[Stored records]
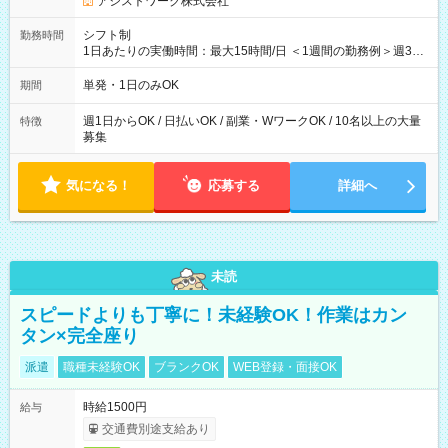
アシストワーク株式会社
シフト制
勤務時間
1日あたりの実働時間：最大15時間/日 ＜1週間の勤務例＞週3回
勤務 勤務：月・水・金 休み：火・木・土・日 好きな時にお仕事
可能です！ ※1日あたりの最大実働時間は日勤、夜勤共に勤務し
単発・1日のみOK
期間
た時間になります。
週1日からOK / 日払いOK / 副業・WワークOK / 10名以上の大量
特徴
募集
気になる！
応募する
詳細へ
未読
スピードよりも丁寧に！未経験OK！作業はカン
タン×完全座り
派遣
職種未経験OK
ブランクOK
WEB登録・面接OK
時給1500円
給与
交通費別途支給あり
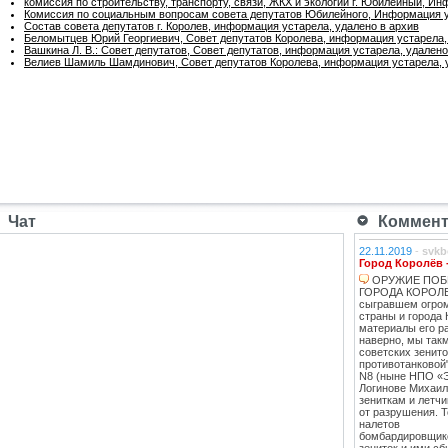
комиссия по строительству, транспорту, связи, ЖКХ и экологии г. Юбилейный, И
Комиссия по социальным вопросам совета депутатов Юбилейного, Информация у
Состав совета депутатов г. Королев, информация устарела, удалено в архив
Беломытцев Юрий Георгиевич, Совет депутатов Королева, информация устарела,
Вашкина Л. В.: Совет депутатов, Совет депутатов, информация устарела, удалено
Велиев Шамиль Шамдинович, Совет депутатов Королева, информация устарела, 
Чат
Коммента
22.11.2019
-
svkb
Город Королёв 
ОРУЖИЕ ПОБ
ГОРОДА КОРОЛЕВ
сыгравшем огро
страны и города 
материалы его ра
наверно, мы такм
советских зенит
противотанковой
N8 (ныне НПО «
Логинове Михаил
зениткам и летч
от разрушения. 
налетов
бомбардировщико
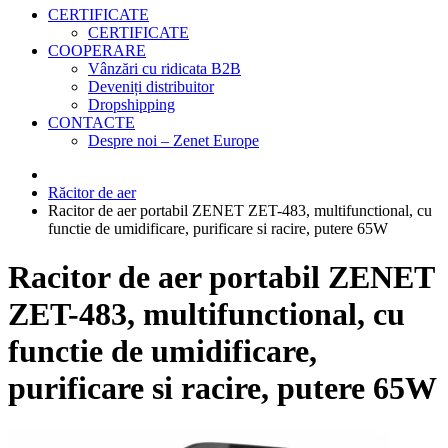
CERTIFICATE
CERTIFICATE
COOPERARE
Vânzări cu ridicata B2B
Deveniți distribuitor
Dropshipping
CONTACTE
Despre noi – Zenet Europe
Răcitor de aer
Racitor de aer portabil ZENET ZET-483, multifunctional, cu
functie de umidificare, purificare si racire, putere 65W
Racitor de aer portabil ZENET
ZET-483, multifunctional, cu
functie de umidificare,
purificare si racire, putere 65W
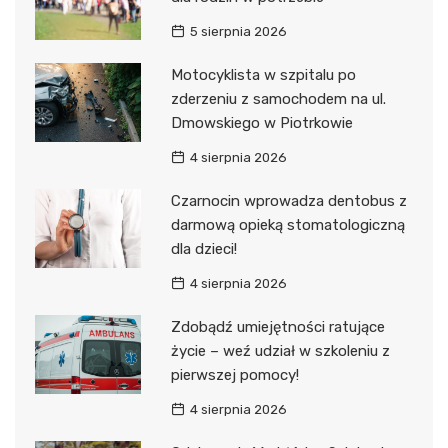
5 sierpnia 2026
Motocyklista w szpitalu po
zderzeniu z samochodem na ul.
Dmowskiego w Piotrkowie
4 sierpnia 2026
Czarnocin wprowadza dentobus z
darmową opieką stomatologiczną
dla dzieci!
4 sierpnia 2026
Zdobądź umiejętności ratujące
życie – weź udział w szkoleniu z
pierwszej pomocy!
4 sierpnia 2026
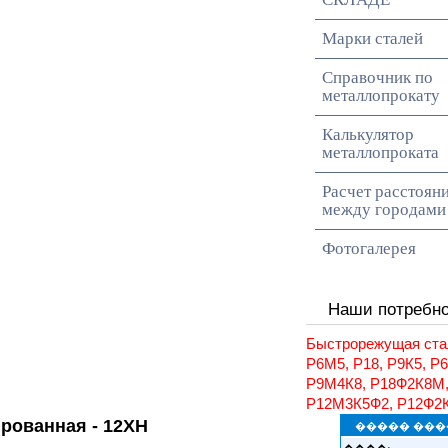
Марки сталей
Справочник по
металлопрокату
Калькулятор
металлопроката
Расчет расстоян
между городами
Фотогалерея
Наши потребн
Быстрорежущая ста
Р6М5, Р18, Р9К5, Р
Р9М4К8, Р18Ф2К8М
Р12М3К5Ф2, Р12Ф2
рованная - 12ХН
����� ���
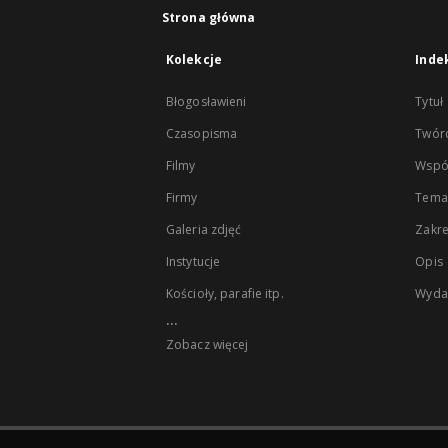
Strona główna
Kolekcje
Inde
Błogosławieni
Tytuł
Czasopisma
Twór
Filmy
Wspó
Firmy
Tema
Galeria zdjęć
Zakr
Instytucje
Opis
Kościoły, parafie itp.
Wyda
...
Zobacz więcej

--

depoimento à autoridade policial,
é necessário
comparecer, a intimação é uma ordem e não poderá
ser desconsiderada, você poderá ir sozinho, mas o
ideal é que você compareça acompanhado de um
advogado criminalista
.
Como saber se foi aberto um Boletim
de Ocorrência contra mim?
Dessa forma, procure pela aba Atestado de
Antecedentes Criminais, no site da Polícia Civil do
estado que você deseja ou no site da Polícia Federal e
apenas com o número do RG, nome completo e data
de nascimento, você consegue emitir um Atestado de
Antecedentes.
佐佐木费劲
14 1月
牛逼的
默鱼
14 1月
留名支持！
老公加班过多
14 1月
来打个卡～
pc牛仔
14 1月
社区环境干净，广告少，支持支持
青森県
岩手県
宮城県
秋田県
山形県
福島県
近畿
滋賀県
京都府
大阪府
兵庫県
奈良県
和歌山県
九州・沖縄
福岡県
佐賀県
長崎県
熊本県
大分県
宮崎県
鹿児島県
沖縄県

==

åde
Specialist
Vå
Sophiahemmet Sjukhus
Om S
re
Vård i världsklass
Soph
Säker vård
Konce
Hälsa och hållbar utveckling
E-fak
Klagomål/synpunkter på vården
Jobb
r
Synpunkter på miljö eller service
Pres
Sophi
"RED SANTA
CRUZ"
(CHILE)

- Activity
Reproduce the lines of the records, beginning at the line that contains "комиссия по строительству, транспорту, связи, ЖКХ" and stopping after the line that contains "бомбардировщико".

- Answer section
комиссия по строительству, транспорту, связи, ЖКХ и экологии г. Юбилейный, И
Комиссия по социальным вопросам совета депутатов Юбилейного, Информация у
Состав совета депутатов г. Королев, информация устарела, удалено в архив
Беломытцев Юрий Георгиевич, Совет депутатов Королева, информация устарела,
Вашкина Л. В.: Совет депутатов, Совет депутатов, информация устарела, удалено
Велиев Шамиль Шамдинович, Совет депутатов Королева, информация устарела, 
Чат
Коммента
22.11.2019
-
svkb
Город Королёв 
ОРУЖИЕ ПОБ
ГОРОДА КОРОЛЕВ
сыгравшем огро
страны и города 
материалы его ра
наверно, мы такм
советских зенит
противотанковой
N8 (ныне НПО «
Логинове Михаил
зениткам и летч
от разрушения. 
налетов
бомбардировщико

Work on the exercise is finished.